Leading the metamorphosis from bawdy gin-joints to gentrified brasseries in the former red light precinct, the multi-level Potts Point Hotel (PPH) has created a space to samba to retro, sipping an old-style cocktail.

The PPH – formerly the Sugarmill – reopened early 2017 to the changing demographics and opportunities of Kings Cross and Potts Point. While the rooftop bar Sweethearts continues to see strong trade, the former Kit & Kaboodle nightclub on levels two and three did not reopen.

Enter Boogie Mountain, named in a nod to cults of the Arizona desert. As the infamous precinct reinvents in the wake of the lockout, PPH director John Duncan says they’re aiming for the new coalface.

“The time is right to start something new,” says Duncs. “We are very excited to give the space a new lease on life, with Boogie Mountain adding a great new option to Sydney’s late-night scene.”

Up flights of stairs beside the street level Hotel, Boogie Mountain greets patrons with mirrors and neon and bold red velvet booths, beneath the sounds of the likes of Talking Heads and Iggy Pop, and ‘Vinyl-Only’ on Thursday nights, with all-you-can-eat poutine.

Classic cocktails like the Alabama Slammer and Sex on the Beach front a drinks list that includes all Australian wines, and magnums of rosé.

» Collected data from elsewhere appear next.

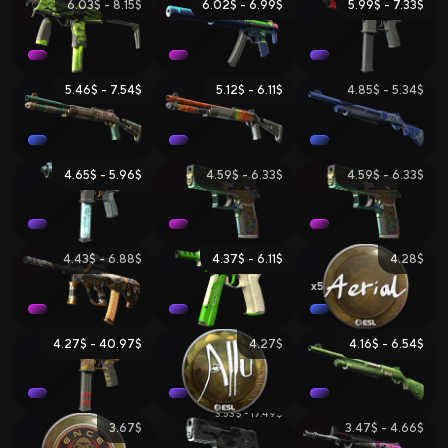
6.03$ - 8.15$
6.02$ - 6.99$
5.99$ - 7.33$
5.46$ - 7.54$
5.12$ - 6.11$
4.85$ - 5.34$
4.65$ - 5.96$
4.59$ - 6.33$
4.59$ - 6.33$
4.43$ - 6.88$
4.37$ - 6.11$
4.28$
5
4.27$ - 40.97$
4.27$
4.16$ - 6.54$
3.53$ - 17.49$
3.67$
3.47$ - 4.66$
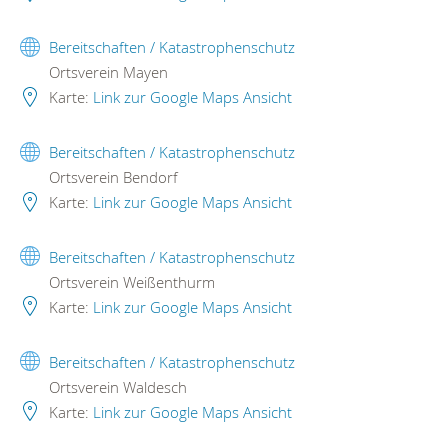
Bereitschaften / Katastrophenschutz
Ortsverein Mayen
Karte:
Link zur Google Maps Ansicht
Bereitschaften / Katastrophenschutz
Ortsverein Bendorf
Karte:
Link zur Google Maps Ansicht
Bereitschaften / Katastrophenschutz
Ortsverein Weißenthurm
Karte:
Link zur Google Maps Ansicht
Bereitschaften / Katastrophenschutz
Ortsverein Waldesch
Karte:
Link zur Google Maps Ansicht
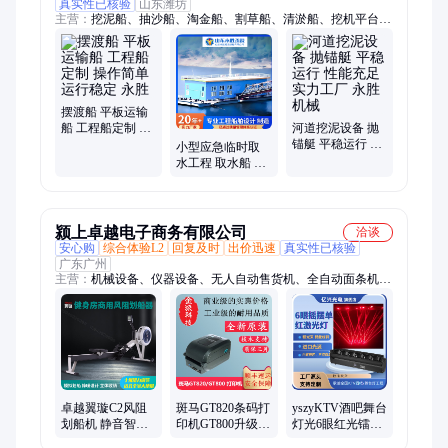
真实性已核验
山东潍坊
主营：
挖泥船、抽沙船、淘金船、割草船、清淤船、挖机平台、
保洁船
摆渡船 平板运输
船 工程船定制 操
河道挖泥设备 抛
作简单 运行稳定
锚艇 平稳运行 性
小型应急临时取
永胜
能充足 实力工厂
水工程 取水船 永
永胜机械
胜 20年经验 源头
厂家 可现场勘测
颍上卓越电子商务有限公司
洽谈
安心购
综合体验L2
回复及时
出价迅速
真实性已核验
广东广州
主营：
机械设备、仪器设备、无人自动售货机、全自动面条机、
工业级台式钻床、发票打印机、电动攻丝机、新中式挂钟、电子
时钟、成人用品无人售货机、柴油机、攻丝机、吧台收银台、茶
叶揉捻机、便携式钻井机、齿爪粉碎机、智慧电子班牌、证卡打
印机、小卡片打印机、家用小型车床、高低温试验箱
卓越翼璇C2风阻
斑马GT820条码打
yszyKTV酒吧舞台
划船机 静音智能
印机GT800升级款
灯光6眼红光镭射
家用商用 健身房
标签机不干胶标
光束激光效果灯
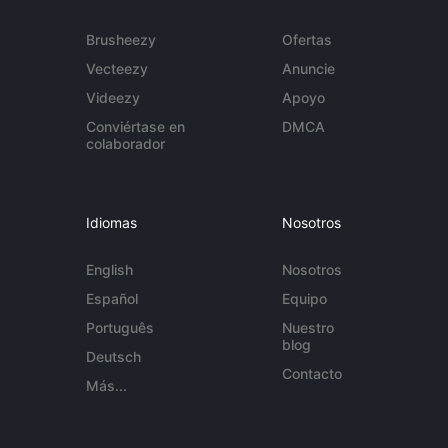
Brusheezy
Ofertas
Vecteezy
Anuncie
Videezy
Apoyo
Conviértase en
DMCA
colaborador
Idiomas
Nosotros
English
Nosotros
Español
Equipo
Português
Nuestro
blog
Deutsch
Contacto
Más...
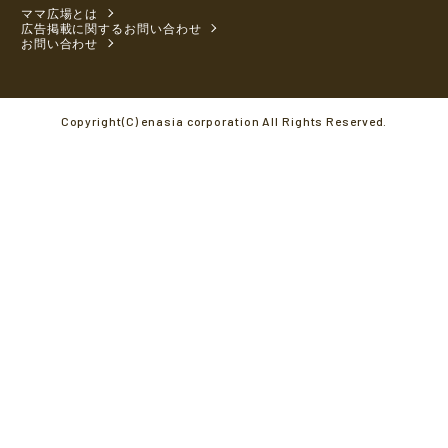
ママ広場とは
広告掲載に関するお問い合わせ
お問い合わせ
Copyright(C) enasia corporation All Rights Reserved.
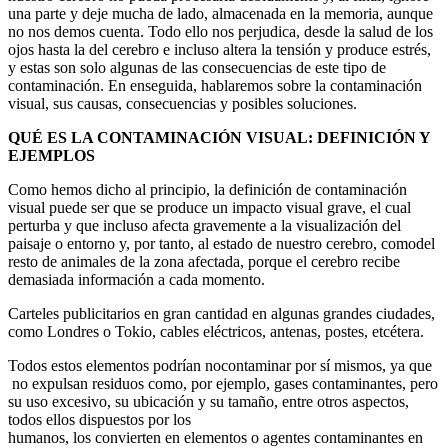
una parte y deje mucha de lado, almacenada en la memoria, aunque
no nos demos cuenta. Todo ello nos perjudica, desde la salud de los
ojos hasta la del cerebro e incluso altera la tensión y produce estrés,
y estas son solo algunas de las consecuencias de este tipo de
contaminación. En enseguida, hablaremos sobre la contaminación
visual, sus causas, consecuencias y posibles soluciones.
QUÉ ES LA CONTAMINACIÓN VISUAL: DEFINICIÓN Y
EJEMPLOS
Como hemos dicho al principio, la definición de contaminación
visual puede ser que se produce un impacto visual grave, el cual
perturba y que incluso afecta gravemente a la visualización del
paisaje o entorno y, por tanto, al estado de nuestro cerebro, comodel
resto de animales de la zona afectada, porque el cerebro recibe
demasiada información a cada momento.
Carteles publicitarios en gran cantidad en algunas grandes ciudades,
como Londres o Tokio, cables eléctricos, antenas, postes, etcétera.
Todos estos elementos podrían nocontaminar por sí mismos, ya que
no expulsan residuos como, por ejemplo, gases contaminantes, pero
su uso excesivo, su ubicación y su tamaño, entre otros aspectos,
todos ellos dispuestos por los
humanos, los convierten en elementos o agentes contaminantes en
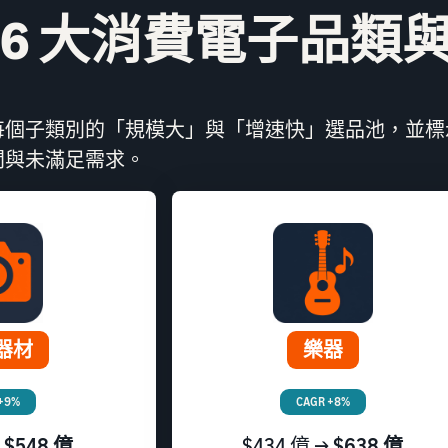
6 大消費電子品類
每個子類別的「規模大」與「增速快」選品池，並標
間與未滿足需求。
器材
樂器
+9%
CAGR +8%
→
$548 億
$434 億 →
$638 億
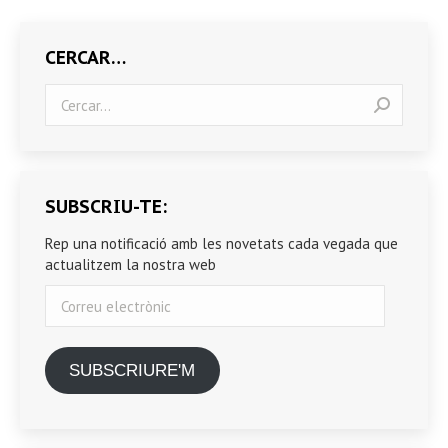
CERCAR…
Search:
SUBSCRIU-TE:
Rep una notificació amb les novetats cada vegada que
actualitzem la nostra web
Correu
electrònic
SUBSCRIURE'M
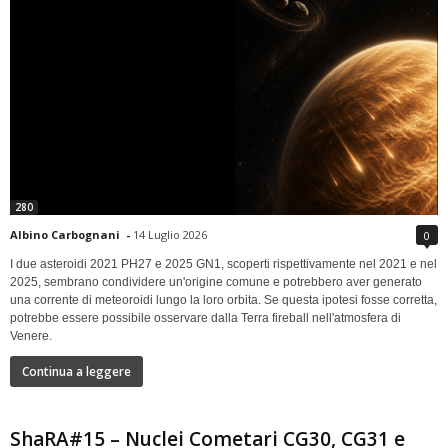
280
Albino Carbognani
-
14 Luglio 2026
0
I due asteroidi 2021 PH27 e 2025 GN1, scoperti rispettivamente nel 2021 e nel
2025, sembrano condividere un'origine comune e potrebbero aver generato
una corrente di meteoroidi lungo la loro orbita. Se questa ipotesi fosse corretta,
potrebbe essere possibile osservare dalla Terra fireball nell'atmosfera di
Venere.
Continua a leggere
ShaRA#15 – Nuclei Cometari CG30, CG31 e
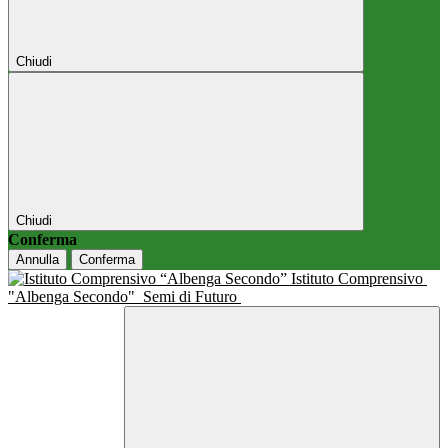
Chiudi
Chiudi
Conferma
Annulla
Conferma
Istituto Comprensivo
"Albenga Secondo"
Semi di Futuro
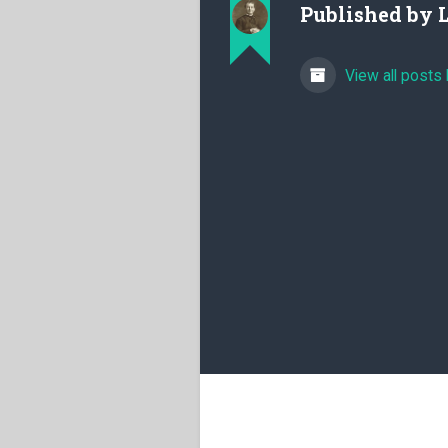
Published by
View all posts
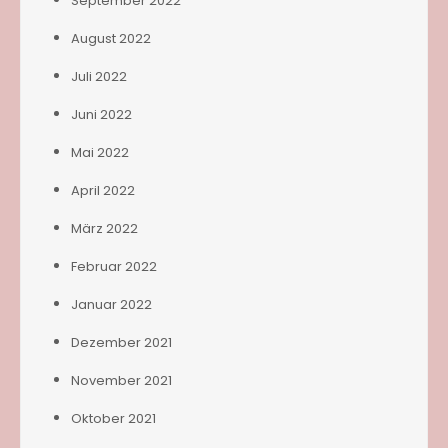
September 2022
August 2022
Juli 2022
Juni 2022
Mai 2022
April 2022
März 2022
Februar 2022
Januar 2022
Dezember 2021
November 2021
Oktober 2021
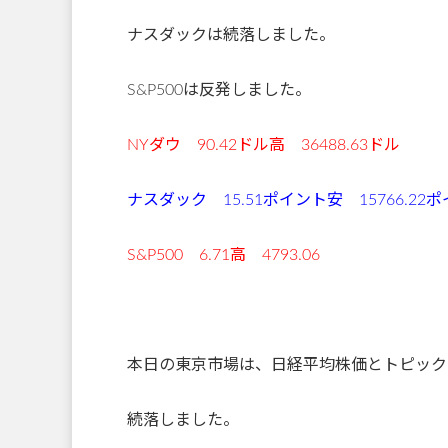
ナスダックは続落しました。
S&P500は反発しました。
NYダウ 90.42
ドル高 36488.63ドル
ナスダック 15.51ポイント安 15766.22
S&P500 6.71高 4793.06
本日の東京市場は、日経平均株価とトピック
続落しました。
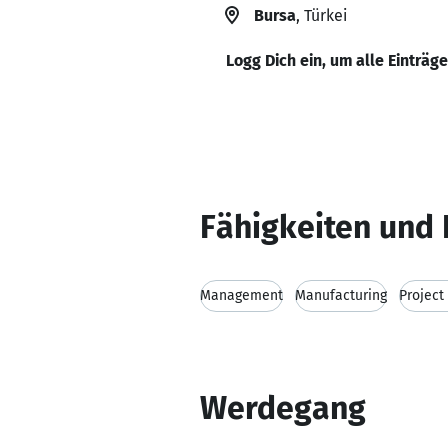
Bursa
, Türkei
Logg Dich ein, um alle Einträg
Fähigkeiten und 
Management
Manufacturing
Projec
Werdegang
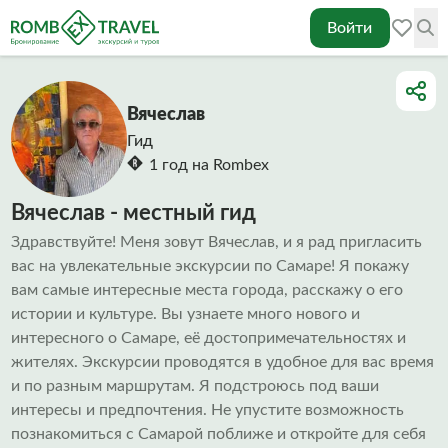
Войти
Вячеслав
Гид
1 год на Rombex
Вячеслав - местный гид
Здравствуйте! Меня зовут Вячеслав, и я рад пригласить
вас на увлекательные экскурсии по Самаре! Я покажу
вам самые интересные места города, расскажу о его
истории и культуре. Вы узнаете много нового и
интересного о Самаре, её достопримечательностях и
жителях. Экскурсии проводятся в удобное для вас время
и по разным маршрутам. Я подстроюсь под ваши
интересы и предпочтения. Не упустите возможность
познакомиться с Самарой поближе и откройте для себя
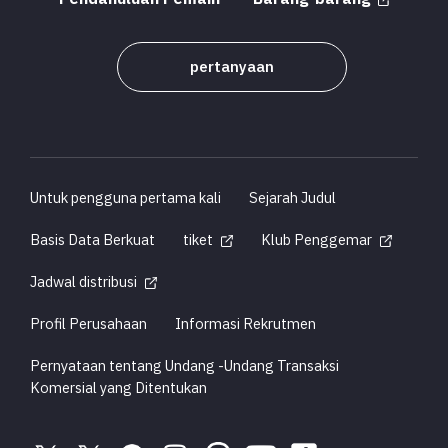
pertanyaan
Untuk pengguna pertama kali
Sejarah Judul
Basis Data Berkuat
tiket
Klub Penggemar
Jadwal distribusi
Profil Perusahaan
Informasi Rekrutmen
Pernyataan tentang Undang -Undang Transaksi
Komersial yang Ditentukan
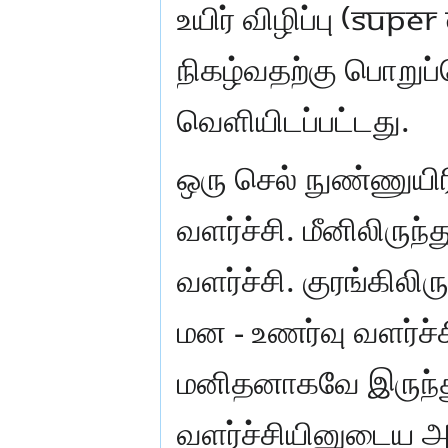
உயிர் விழிப்பு (Su
நிகழ்வதற்கு பொறுப்
வெளியிடப்பட்டது.
ஒரு செல் நுண்ணுயிர
வளர்ச்சி. மீனிலிருந
வளர்ச்சி. குரங்கிலி
மன - உணர்வு வளர்ச
மனிதனாகவே இருந்த
வளர்ச்சியினுடைய அ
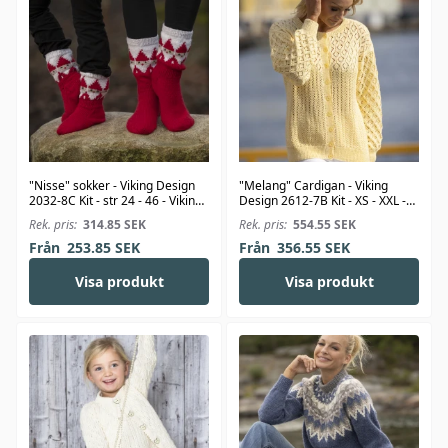
"Nisse" sokker - Viking Design
"Melang" Cardigan - Viking
2032-8C Kit - str 24 - 46 - Viking
Design 2612-7B Kit - XS - XXL -
Alpaca Storm
Viking Bambino
Rek. pris:
314.85
SEK
Rek. pris:
554.55
SEK
Från
253.85
SEK
Från
356.55
SEK
Visa produkt
Visa produkt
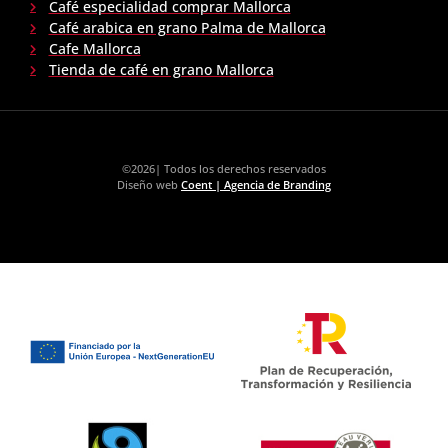
Café especialidad comprar Mallorca
Café arabica en grano Palma de Mallorca
Cafe Mallorca
Tienda de café en grano Mallorca
©2026| Todos los derechos reservados
Diseño web
Coent | Agencia de Branding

The menu will champion share plates and “playful” meals, from decadent lobster poutine to arancini-style ‘Disco Balls’, and later in the evening the Midnight Snack menu kicks in, offering cheeseburgers, fries and apple pies delivered to your table.

“We wanted to create a space that celebrated what Sydney was always about,” says designer Byron Georgouras. “A youthful loss of innocence, a sense of adventure, simple pleasures and free spirit.”

A warm-up soft launch tomorrow night will saunter into doors swinging open to the public on Friday (20 April).

Holding its own identity, separate to PPH, Boogie Mountain will be open Thursday to Saturday, with a Sydney-special 2am lockout, and 3:30 lock-in, and Duncan says it will be worth the climb.

“You walk up a mountain of stairs, when you get there what are you going to do?”